[RECORDS SUPPLIED Boundary: Start]
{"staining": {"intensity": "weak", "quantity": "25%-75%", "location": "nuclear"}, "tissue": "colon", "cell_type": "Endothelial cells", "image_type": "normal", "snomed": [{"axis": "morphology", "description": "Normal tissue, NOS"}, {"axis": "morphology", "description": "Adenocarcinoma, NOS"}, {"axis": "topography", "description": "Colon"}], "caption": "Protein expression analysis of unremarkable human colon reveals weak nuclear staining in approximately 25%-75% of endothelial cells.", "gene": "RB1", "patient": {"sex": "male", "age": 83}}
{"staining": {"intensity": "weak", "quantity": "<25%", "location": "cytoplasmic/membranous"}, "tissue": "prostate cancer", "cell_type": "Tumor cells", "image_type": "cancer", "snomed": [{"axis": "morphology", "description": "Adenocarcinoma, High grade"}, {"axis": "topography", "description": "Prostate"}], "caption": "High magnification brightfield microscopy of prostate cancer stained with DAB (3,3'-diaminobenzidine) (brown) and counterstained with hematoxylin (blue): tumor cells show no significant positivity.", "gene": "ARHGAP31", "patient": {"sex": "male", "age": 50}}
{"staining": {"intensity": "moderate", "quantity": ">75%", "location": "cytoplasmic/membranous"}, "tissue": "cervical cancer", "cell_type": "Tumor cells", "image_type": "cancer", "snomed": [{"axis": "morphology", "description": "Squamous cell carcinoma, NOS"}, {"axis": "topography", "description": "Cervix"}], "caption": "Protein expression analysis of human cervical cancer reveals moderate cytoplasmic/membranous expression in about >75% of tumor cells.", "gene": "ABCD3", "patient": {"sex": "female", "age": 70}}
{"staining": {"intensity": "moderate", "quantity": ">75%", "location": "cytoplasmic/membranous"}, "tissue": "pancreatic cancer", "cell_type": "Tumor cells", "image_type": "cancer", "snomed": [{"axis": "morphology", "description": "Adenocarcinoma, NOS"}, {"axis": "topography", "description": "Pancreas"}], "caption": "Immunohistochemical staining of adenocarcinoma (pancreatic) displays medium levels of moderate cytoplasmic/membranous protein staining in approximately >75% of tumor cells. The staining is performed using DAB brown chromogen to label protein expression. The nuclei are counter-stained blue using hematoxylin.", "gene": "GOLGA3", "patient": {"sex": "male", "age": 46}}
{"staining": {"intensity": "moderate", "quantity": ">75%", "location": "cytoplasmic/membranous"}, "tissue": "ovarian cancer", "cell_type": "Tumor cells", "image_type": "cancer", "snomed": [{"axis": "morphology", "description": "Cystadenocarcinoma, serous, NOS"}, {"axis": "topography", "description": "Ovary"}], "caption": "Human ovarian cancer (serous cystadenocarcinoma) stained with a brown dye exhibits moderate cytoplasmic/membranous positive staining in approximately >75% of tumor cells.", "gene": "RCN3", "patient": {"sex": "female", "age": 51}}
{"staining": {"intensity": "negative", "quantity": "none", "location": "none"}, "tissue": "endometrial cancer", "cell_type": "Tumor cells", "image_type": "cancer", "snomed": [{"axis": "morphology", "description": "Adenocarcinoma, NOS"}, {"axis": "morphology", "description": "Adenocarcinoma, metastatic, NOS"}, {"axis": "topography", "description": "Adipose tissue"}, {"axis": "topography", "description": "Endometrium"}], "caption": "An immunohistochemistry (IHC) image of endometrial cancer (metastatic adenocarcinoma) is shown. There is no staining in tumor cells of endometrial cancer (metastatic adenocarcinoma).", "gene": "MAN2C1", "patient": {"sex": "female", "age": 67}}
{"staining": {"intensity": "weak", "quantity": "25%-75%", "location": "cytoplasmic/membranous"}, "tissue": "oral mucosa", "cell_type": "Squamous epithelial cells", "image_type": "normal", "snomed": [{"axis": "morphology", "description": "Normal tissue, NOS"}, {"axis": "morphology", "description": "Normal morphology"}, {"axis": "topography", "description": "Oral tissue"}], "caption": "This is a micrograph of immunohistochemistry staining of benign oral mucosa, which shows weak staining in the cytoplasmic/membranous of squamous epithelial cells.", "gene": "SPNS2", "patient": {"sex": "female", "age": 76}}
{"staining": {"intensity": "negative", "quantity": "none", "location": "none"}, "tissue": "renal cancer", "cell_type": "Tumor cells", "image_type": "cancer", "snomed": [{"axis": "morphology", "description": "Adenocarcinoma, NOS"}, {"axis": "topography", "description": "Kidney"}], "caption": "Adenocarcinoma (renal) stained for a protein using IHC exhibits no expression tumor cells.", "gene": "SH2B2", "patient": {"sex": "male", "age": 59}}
[RECORDS SUPPLIED Boundary: End]
Reproduce all of the material above word for word.

{"staining": {"intensity": "weak", "quantity": "25%-75%", "location": "nuclear"}, "tissue": "colon", "cell_type": "Endothelial cells", "image_type": "normal", "snomed": [{"axis": "morphology", "description": "Normal tissue, NOS"}, {"axis": "morphology", "description": "Adenocarcinoma, NOS"}, {"axis": "topography", "description": "Colon"}], "caption": "Protein expression analysis of unremarkable human colon reveals weak nuclear staining in approximately 25%-75% of endothelial cells.", "gene": "RB1", "patient": {"sex": "male", "age": 83}}
{"staining": {"intensity": "weak", "quantity": "<25%", "location": "cytoplasmic/membranous"}, "tissue": "prostate cancer", "cell_type": "Tumor cells", "image_type": "cancer", "snomed": [{"axis": "morphology", "description": "Adenocarcinoma, High grade"}, {"axis": "topography", "description": "Prostate"}], "caption": "High magnification brightfield microscopy of prostate cancer stained with DAB (3,3'-diaminobenzidine) (brown) and counterstained with hematoxylin (blue): tumor cells show no significant positivity.", "gene": "ARHGAP31", "patient": {"sex": "male", "age": 50}}
{"staining": {"intensity": "moderate", "quantity": ">75%", "location": "cytoplasmic/membranous"}, "tissue": "cervical cancer", "cell_type": "Tumor cells", "image_type": "cancer", "snomed": [{"axis": "morphology", "description": "Squamous cell carcinoma, NOS"}, {"axis": "topography", "description": "Cervix"}], "caption": "Protein expression analysis of human cervical cancer reveals moderate cytoplasmic/membranous expression in about >75% of tumor cells.", "gene": "ABCD3", "patient": {"sex": "female", "age": 70}}
{"staining": {"intensity": "moderate", "quantity": ">75%", "location": "cytoplasmic/membranous"}, "tissue": "pancreatic cancer", "cell_type": "Tumor cells", "image_type": "cancer", "snomed": [{"axis": "morphology", "description": "Adenocarcinoma, NOS"}, {"axis": "topography", "description": "Pancreas"}], "caption": "Immunohistochemical staining of adenocarcinoma (pancreatic) displays medium levels of moderate cytoplasmic/membranous protein staining in approximately >75% of tumor cells. The staining is performed using DAB brown chromogen to label protein expression. The nuclei are counter-stained blue using hematoxylin.", "gene": "GOLGA3", "patient": {"sex": "male", "age": 46}}
{"staining": {"intensity": "moderate", "quantity": ">75%", "location": "cytoplasmic/membranous"}, "tissue": "ovarian cancer", "cell_type": "Tumor cells", "image_type": "cancer", "snomed": [{"axis": "morphology", "description": "Cystadenocarcinoma, serous, NOS"}, {"axis": "topography", "description": "Ovary"}], "caption": "Human ovarian cancer (serous cystadenocarcinoma) stained with a brown dye exhibits moderate cytoplasmic/membranous positive staining in approximately >75% of tumor cells.", "gene": "RCN3", "patient": {"sex": "female", "age": 51}}
{"staining": {"intensity": "negative", "quantity": "none", "location": "none"}, "tissue": "endometrial cancer", "cell_type": "Tumor cells", "image_type": "cancer", "snomed": [{"axis": "morphology", "description": "Adenocarcinoma, NOS"}, {"axis": "morphology", "description": "Adenocarcinoma, metastatic, NOS"}, {"axis": "topography", "description": "Adipose tissue"}, {"axis": "topography", "description": "Endometrium"}], "caption": "An immunohistochemistry (IHC) image of endometrial cancer (metastatic adenocarcinoma) is shown. There is no staining in tumor cells of endometrial cancer (metastatic adenocarcinoma).", "gene": "MAN2C1", "patient": {"sex": "female", "age": 67}}
{"staining": {"intensity": "weak", "quantity": "25%-75%", "location": "cytoplasmic/membranous"}, "tissue": "oral mucosa", "cell_type": "Squamous epithelial cells", "image_type": "normal", "snomed": [{"axis": "morphology", "description": "Normal tissue, NOS"}, {"axis": "morphology", "description": "Normal morphology"}, {"axis": "topography", "description": "Oral tissue"}], "caption": "This is a micrograph of immunohistochemistry staining of benign oral mucosa, which shows weak staining in the cytoplasmic/membranous of squamous epithelial cells.", "gene": "SPNS2", "patient": {"sex": "female", "age": 76}}
{"staining": {"intensity": "negative", "quantity": "none", "location": "none"}, "tissue": "renal cancer", "cell_type": "Tumor cells", "image_type": "cancer", "snomed": [{"axis": "morphology", "description": "Adenocarcinoma, NOS"}, {"axis": "topography", "description": "Kidney"}], "caption": "Adenocarcinoma (renal) stained for a protein using IHC exhibits no expression tumor cells.", "gene": "SH2B2", "patient": {"sex": "male", "age": 59}}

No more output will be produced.